| TASK DETAILS |
When a line in the entries contains the word "accounting", copy that line in full.

| EXERCISE INPUTS |
══════════════════════════════
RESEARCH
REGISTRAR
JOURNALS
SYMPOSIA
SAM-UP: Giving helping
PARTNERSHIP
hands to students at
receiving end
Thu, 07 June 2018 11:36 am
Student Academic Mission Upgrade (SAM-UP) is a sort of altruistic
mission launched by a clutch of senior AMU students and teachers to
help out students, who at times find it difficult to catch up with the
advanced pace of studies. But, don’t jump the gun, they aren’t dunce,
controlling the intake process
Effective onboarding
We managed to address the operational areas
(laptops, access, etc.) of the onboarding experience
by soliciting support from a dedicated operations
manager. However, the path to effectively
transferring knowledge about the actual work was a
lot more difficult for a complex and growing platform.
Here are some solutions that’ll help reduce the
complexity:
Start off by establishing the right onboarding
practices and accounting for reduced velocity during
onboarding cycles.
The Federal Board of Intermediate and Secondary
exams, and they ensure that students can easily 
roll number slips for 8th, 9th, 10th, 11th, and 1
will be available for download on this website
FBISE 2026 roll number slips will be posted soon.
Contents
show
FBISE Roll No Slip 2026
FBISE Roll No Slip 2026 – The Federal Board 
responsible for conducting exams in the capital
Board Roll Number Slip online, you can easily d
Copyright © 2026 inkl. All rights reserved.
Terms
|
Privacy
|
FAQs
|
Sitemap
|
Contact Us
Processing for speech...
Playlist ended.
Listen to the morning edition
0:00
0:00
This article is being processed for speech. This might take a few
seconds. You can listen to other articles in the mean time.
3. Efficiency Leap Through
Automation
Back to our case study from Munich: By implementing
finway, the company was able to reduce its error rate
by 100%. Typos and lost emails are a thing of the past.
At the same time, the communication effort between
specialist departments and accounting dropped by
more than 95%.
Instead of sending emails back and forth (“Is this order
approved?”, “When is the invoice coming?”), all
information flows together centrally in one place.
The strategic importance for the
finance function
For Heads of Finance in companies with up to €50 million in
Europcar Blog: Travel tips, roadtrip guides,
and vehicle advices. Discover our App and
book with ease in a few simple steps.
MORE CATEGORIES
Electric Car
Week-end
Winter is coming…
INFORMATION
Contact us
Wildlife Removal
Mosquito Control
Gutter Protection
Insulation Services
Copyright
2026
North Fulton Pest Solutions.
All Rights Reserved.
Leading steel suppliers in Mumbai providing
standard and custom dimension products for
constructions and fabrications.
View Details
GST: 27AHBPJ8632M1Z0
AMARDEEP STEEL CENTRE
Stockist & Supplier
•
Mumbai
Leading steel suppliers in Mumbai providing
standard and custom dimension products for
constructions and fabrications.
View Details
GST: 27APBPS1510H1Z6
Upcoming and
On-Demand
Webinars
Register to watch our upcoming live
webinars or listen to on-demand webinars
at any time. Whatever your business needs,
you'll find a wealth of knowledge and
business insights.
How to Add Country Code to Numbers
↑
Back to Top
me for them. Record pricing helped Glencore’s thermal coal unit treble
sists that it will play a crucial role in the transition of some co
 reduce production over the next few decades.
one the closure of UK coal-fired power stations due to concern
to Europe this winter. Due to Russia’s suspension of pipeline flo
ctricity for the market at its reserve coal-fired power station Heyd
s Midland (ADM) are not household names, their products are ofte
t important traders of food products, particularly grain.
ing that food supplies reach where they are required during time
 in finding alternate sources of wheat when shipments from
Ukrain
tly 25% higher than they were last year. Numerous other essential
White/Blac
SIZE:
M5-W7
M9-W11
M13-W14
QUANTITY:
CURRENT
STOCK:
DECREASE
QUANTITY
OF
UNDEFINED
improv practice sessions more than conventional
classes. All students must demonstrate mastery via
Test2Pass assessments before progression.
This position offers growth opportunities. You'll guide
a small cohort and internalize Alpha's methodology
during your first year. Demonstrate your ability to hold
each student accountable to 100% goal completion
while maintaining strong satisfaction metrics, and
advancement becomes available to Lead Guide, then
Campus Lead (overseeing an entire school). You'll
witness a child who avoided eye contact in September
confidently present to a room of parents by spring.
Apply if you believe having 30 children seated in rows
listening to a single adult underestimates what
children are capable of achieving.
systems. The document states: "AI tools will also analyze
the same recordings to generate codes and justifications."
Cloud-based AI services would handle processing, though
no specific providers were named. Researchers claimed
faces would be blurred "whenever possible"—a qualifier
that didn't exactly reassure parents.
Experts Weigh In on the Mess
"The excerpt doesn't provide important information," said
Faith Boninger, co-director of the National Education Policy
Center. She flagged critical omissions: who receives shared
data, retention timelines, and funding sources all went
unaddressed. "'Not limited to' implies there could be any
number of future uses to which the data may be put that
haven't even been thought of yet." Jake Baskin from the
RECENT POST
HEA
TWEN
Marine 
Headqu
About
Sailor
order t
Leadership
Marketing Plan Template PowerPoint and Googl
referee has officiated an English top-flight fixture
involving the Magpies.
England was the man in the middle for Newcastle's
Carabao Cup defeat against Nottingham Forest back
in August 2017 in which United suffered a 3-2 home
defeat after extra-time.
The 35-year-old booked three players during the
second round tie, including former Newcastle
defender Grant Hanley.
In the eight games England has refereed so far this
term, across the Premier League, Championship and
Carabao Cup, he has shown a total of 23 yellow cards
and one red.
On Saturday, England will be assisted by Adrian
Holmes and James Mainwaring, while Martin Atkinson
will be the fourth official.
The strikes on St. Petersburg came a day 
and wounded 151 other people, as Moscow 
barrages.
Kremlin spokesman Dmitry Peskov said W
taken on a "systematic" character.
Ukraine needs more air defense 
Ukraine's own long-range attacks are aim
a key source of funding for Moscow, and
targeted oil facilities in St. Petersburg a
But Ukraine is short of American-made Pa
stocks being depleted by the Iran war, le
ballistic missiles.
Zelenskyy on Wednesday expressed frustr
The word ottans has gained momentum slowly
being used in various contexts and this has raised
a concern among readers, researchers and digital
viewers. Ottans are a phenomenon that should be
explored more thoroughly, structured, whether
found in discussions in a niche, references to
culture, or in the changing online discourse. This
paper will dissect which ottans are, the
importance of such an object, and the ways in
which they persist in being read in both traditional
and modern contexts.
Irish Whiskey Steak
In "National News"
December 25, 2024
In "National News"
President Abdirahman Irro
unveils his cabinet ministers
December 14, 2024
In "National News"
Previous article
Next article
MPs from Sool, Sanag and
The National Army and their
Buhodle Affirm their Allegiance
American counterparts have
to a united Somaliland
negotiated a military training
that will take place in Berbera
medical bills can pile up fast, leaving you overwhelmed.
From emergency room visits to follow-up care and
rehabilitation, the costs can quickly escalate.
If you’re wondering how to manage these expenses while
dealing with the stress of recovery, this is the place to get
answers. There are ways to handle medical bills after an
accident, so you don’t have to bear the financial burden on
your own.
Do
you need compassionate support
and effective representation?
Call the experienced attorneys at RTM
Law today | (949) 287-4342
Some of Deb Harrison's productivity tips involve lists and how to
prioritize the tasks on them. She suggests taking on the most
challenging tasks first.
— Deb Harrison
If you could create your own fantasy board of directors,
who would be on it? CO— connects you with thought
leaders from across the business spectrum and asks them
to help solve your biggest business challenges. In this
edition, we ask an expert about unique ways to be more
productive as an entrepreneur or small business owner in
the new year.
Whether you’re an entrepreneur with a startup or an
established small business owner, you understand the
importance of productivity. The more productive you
══════════════════════════════
| ANSWER TO THIS PROBLEM |
practices and accounting for reduced velocity during
specialist departments and accounting dropped by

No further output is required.